Turns out, another childhood stocking stuffer was also a repurposed product- Silly Putty. Silly Putty was originally made to be an experimental rubber replacement. During WWII, America couldn’t access the rubber plants needed for tires, equipment, etc. Scientists were tasked with finding a replacement. While Silly Putty has a lot of rubber properties, it wasn’t quite the rubber replacement that was needed. Instead, it became marketed as a child’s toy, especially when it was advertised during the Howdy Dowdy Show.
It seems as if I have been lately hearing these types of stories of items that on first blush, appeared to be potential failures. For whatever reason, circumstances changed and the item wasn’t needed. Those people who invested in the items (not only financially, but time and resource-wise) could have given up. They could have decided that their past was wasted and that there was no hope for the future.
But someone was able to see the potential and adapt to the new reality.
It makes me wonder how adaptable am I? All of us at times either get ourselves into situations or have situations thrown at us that requires some adaptation. Situations that make what we are currently doing obsolete, irrelevant or not fully meeting new demands.
What about you? How adaptable are you to changes? Either in your life or in the world around you? Go with the flow? Dig your heels in? Find a new marketing strategy, like PlayDoh and Silly Putty? Turn an excess into a benefit, like Mt. Olive Pickles? When life gives you lemons, do you readily make lemonade? Or do you find yourself holding a rotting mess?

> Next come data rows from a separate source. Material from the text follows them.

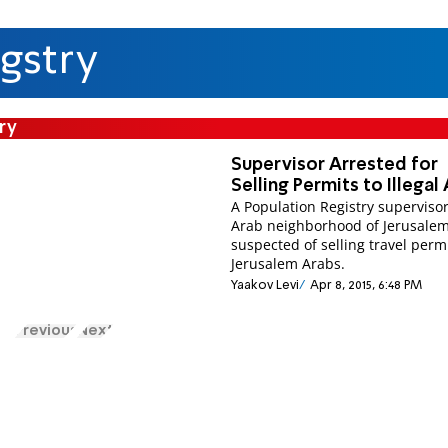
gstry
ry
Supervisor Arrested for
Selling Permits to Illegal
A Population Registry supervisor
Arab neighborhood of Jerusalem
suspected of selling travel permi
Jerusalem Arabs.
Yaakov Levi
Apr 8, 2015, 6:48 PM
Previous
Next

I would love to think that I make lemonade out of disappointment, hurt, or failures. That I have the hutzpah to keep going even when the going gets tough. But that can be quite hard. Especially when life throws us curves and difficulties. If we live long enough and with intentional empathy, we learn that no one goes through life without difficulties. Some people can adapt easily and others struggle.
According to various psychology articles, one can take that which we’ve negatively experienced and transform it into a positive future through what is called cognitive reappraisal. It is more than revisionist history. It is taking reality- based information and purposefully reframing the explanation of what happened in the past. It is in the reframing that we can find purpose for the past situation and can then, face the future.
According to Psychology Today, “Cognitive reappraisal—generating a positive, even absurdly incongruous, reinterpretation of a negative event— often underlies benign humor. And in fact, researchers find that the use of benign humor—pointing out the bright side of adversities—is good at both down-regulating negative emotion and amplifying positive emotion.
Below are some questions to think about when we are trying to repurpose our past and make cucumbers into pickles. Experts identify several questions you can ask yourself to stimulate a positive reappraisal for negative situations:
Are you engaging in some form of cognitive distortion, such as catastrophizing?
What is the evidence supporting your automatic appraisal of the situation?
Are any positive outcomes possible from the situation?
Are you grateful for any aspect of the situation?
In what ways are you better off than before the situation occurred?
What did you learn from the experience?
I don’t know about you, but I know so many people who are feeling discouraged- that their lives have not turned out the way they planned and/or thought. They are discouraged in the macro (world) and micro (individual) nature of life. For me, I am grateful for the Sovereign God who controls both the macro and micro in the world. I look at the questions of cognitive reappraisal and also ask, “What is True, what is Good, what is Honorable, what is Pure, what is Lovely? What in this situation do I know is of God? What is God teaching me in the situation?
If anyone is in the repurpose/adaptation business, it is God. God can take any of our problems, excesses, outdated, unused or worn situations and make them new.